I will today write to President Zuma informing him of the conflict of interest and requesting an explanation of how her appointment was decided on. I will also be querying whether she has the relevant security clearance.
A report in The Star today has revealed that General Phiyega quit her post as a director of Lefatshe Technologies and, only a few days later, headed up a corruption probe into the same company without declaring her links to the company. This is a clear conflict of interest which once again was not revealed in the CV submitted to the Portfolio Committee on Police.
Despite President Zuma singing her praises when announcing her appointment, there have now been numerous questions raised around her employment history and previous business interests.

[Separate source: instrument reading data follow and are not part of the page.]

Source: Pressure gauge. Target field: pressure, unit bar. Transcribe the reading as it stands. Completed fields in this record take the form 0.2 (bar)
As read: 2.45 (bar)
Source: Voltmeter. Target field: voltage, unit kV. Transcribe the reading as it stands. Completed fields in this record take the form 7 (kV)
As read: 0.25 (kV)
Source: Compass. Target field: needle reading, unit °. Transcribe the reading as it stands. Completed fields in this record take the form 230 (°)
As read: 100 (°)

General Phiyega has not declared a conflict of interest on two occasions that we know of – XON and now Lefatshe. Her excuse in the XON case was that she was no longer in the position when it became a conflict of interest. This time, she’s using the excuse that she was a ‘non-executive member’ and never had any shareholding.

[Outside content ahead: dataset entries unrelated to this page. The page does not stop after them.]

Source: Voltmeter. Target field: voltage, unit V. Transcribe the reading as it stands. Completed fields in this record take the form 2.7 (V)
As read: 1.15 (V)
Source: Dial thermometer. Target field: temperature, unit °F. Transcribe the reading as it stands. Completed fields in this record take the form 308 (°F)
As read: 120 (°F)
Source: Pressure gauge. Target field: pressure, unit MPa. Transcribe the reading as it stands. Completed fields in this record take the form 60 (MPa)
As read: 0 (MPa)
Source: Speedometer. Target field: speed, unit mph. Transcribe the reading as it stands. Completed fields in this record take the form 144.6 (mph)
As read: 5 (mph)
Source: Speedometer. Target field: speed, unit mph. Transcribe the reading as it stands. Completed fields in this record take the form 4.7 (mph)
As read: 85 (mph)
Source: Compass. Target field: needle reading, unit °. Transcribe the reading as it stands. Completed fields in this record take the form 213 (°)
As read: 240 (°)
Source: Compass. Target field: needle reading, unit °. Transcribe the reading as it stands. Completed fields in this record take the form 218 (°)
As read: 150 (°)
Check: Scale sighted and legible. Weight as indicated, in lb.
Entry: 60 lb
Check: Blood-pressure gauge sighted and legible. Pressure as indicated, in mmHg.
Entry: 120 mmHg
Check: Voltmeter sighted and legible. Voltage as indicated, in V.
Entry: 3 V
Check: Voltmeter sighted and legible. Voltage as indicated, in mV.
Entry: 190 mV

All of this information was conveniently left out of the CV which was submitted to the Portfolio Committee, as was the information that she left before the end of her previous two employment contracts – at both Transnet and ABSA. Inevitably, we must now question whether or not Parliament was deliberately deceived in the appointment process.
This also raises the question as to whether or not the President applied his mind in making this appointment. The DA believes that in light of the fact that the two previous national police commissioners turned out to be disastrous appointments who tarnished the office of the national police commissioner, the President would have been most careful to scrutinise the CVs of all candidates. We are also moved to ask if in fact he considered and interviewed any other candidates at all? The President needed to appoint a new national police commissioner who could restore the public’s faith in this position. It now looks like he failed to do so. The bona fides of the new commissioner are already being called into question.
I have already written to request that General Phiyega be called before the Portfolio Committee on Police to explain how an abridged CV came to be presented to us and to explain her previous business dealings. Now President Zuma needs to explain how his office managed to miss these two conflicts of interest. Of course there is no guarantee that further revelations of conflict of interest will not be revealed.
General Phiyega has stepped into an office left bereft of any credibility by the actions of her predecessors. These revelations of her conflicts of interest do little to restore credibility to this position.